Some uses of PRP injections:
- Tendon, Ligament, Muscle and Joint Injuries
- Post-surgical Healing
- Hair Loss
- Skin Rejuvenation
PRP Therapy Risks and Side Effects:
A PRP injection is a low-risk procedure and does not usually cause major side effects. The procedure involves a blood draw, so you should make sure you are hydrated and have eaten beforehand to prevent feeling lightheaded. After the procedure, you may experience some soreness and bruising at the injection site.
Because PRP injections are made up of your own cells and plasma, the risk of an allergic reaction is much lower than with other injectable medications like corticosteroids. Less common risks of PRP injections include:
- Tissue damage
- Nerve injuries
PRP is a form of treatment made by the injection of a substance obtained from the person’s own blood, consisting of the initials of the words in the expression “Platelet Rich Plasma” in English. The injected substance is platelet-enriched plasma. Plasma is special cells called platelets or other factors and factors that help the blood to clot. Plasma also contains various proteins that promote cell growth. By isolating and concentrating plasma from blood, researchers obtained a blood component called PRP, a plasma richer in platelet cells.
Injecting PRP into damaged tissues encourages the growth of new, healthy cells in the body. PRP is also thought to promote healing in damaged tissue. Since tissue growth factors are more concentrated in the concentrated injection material, healing in body tissues is accelerated.
Platelet-rich plasma consists of two elements: plasma, or the liquid portion of blood, and Platelets, a type of blood cell that plays an important role in healing throughout the body. Platelets are well-known for their clotting abilities, but they also contain growth factors that can trigger cell reproduction and stimulate tissue regeneration or healing in the treated area. Platelet-rich plasma is simply blood that contains more platelets than normal.

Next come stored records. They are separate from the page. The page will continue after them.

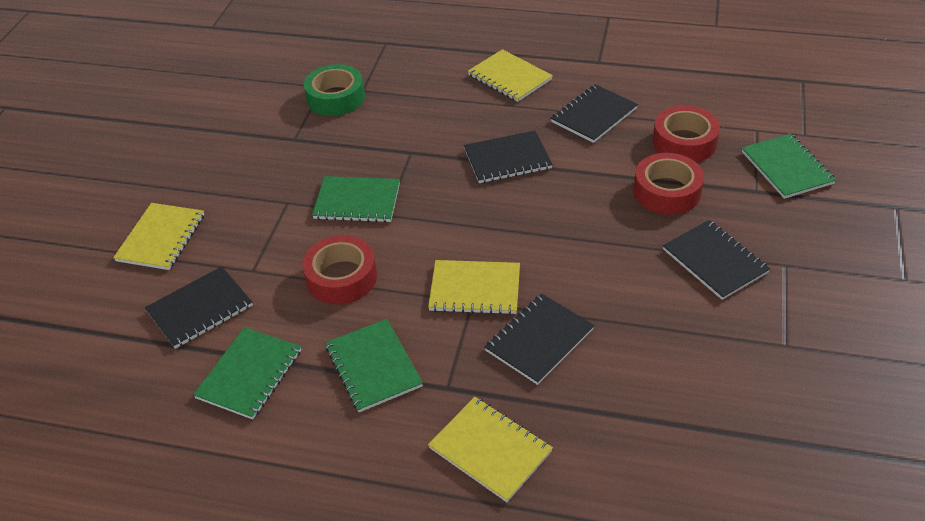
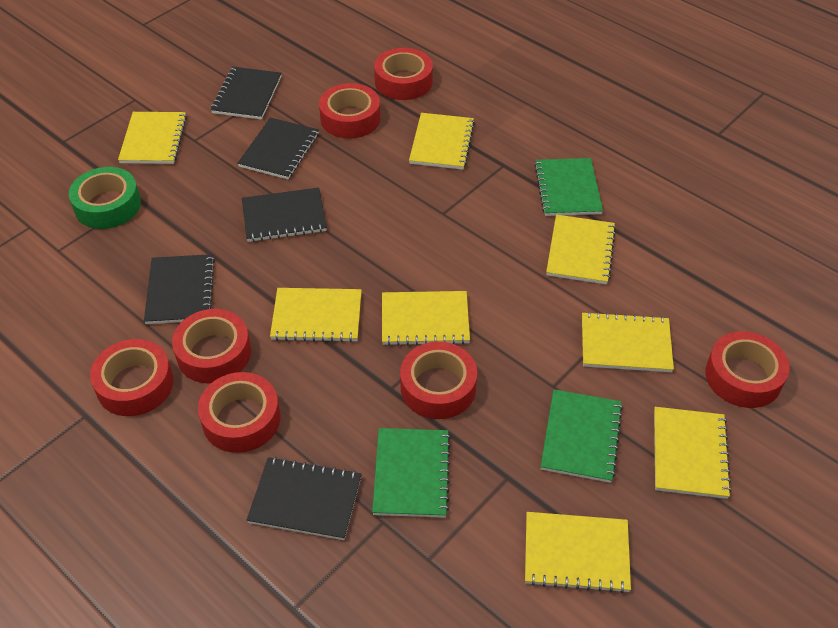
green notebook: 4 -> 3
red tape: 3 -> 7
yellow notebook: 4 -> 8

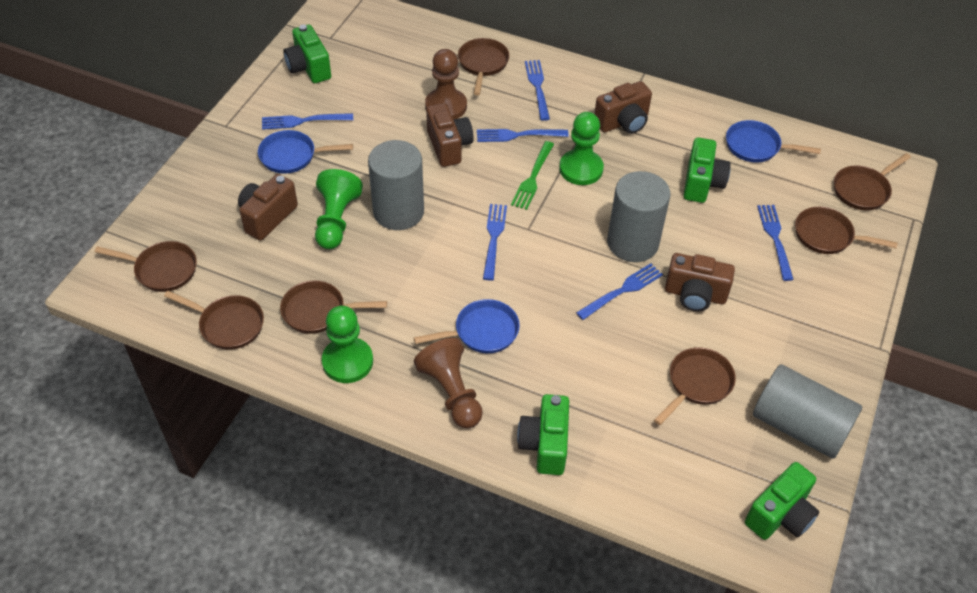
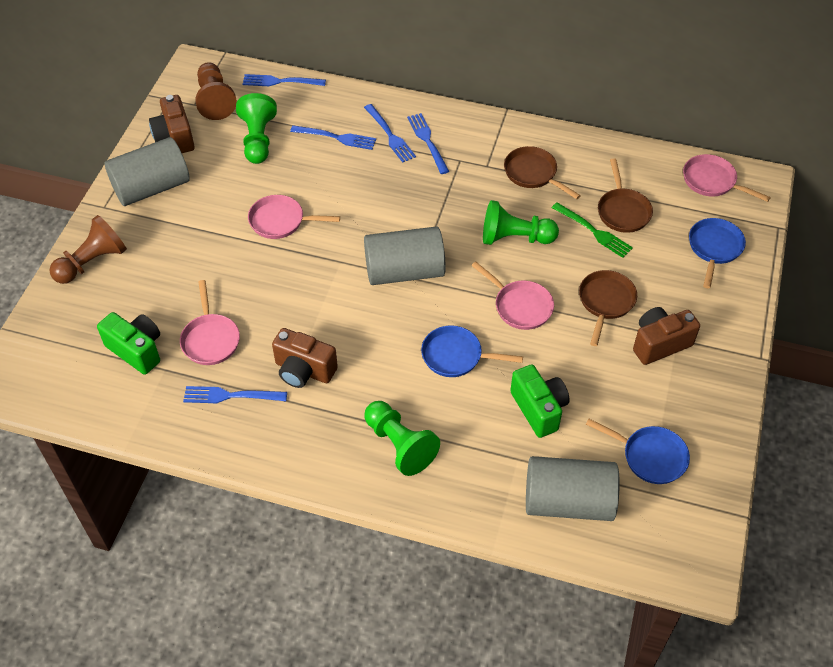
blue fork: 6 -> 5
brown camera: 4 -> 3
brown pan: 7 -> 3
green camera: 4 -> 2
pink pan: 0 -> 4

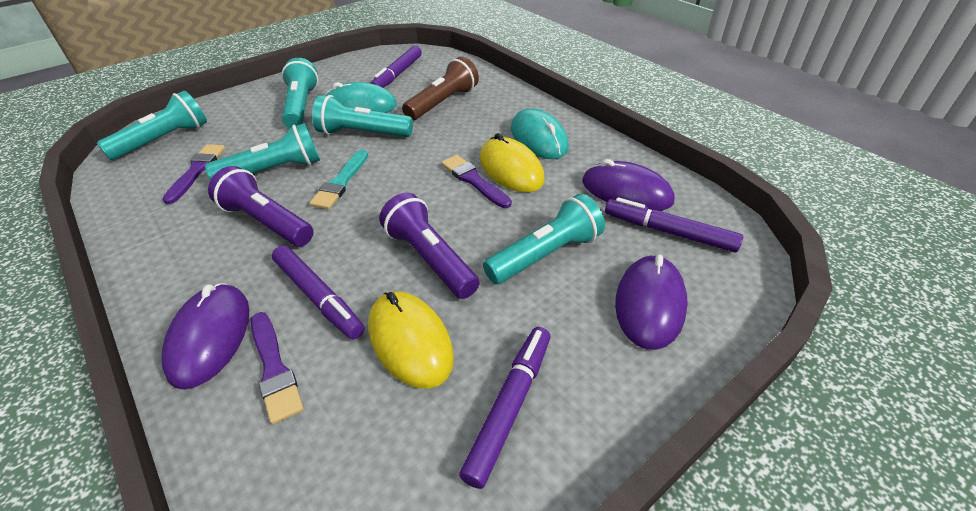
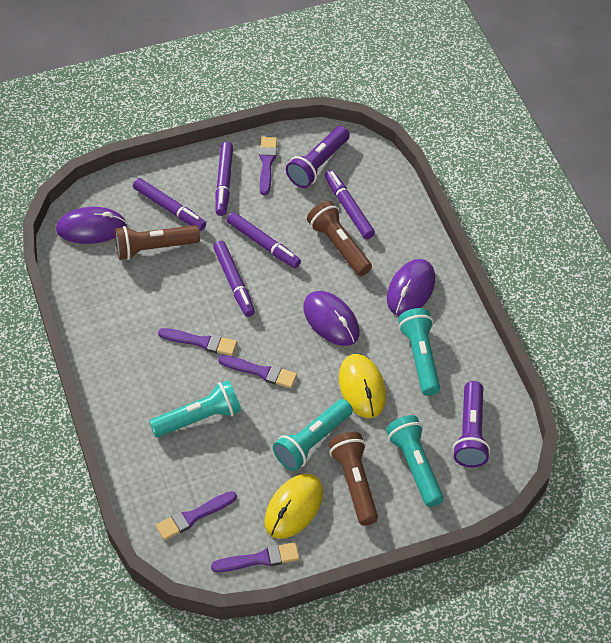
brown flashlight: 1 -> 3
purple brush: 3 -> 5
purple marker: 4 -> 5
turquoise brush: 1 -> 0
turquoise flashlight: 5 -> 4
turquoise mouse: 2 -> 0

To create platelet-rich plasma, clinicians take a blood sample from the patient and place it into a device called a centrifuge that rapidly spins the sample, separating out the other components of the blood from the platelets and concentrating them within the plasma.
After creating platelet-rich plasma from a patient’s blood sample, that solution is injected into the target area, such as an injured knee or a tendon. In some cases, the clinician may use ultrasound to guide the injection. The idea is to increase the concentration of specific bioproteins or hormones, called growth factors, in a specific area to accelerate the healing process.
The mechanism behind PRP injections is not completely understood. Studies show that the increased concentration of growth factors in platelet-rich plasma may stimulate or speed up the healing process, shortening healing time for injuries, decreasing pain and even encouraging hair growth.
PRP injections are used for a range of conditions, from musculoskeletal pain and injuries to cosmetic procedures.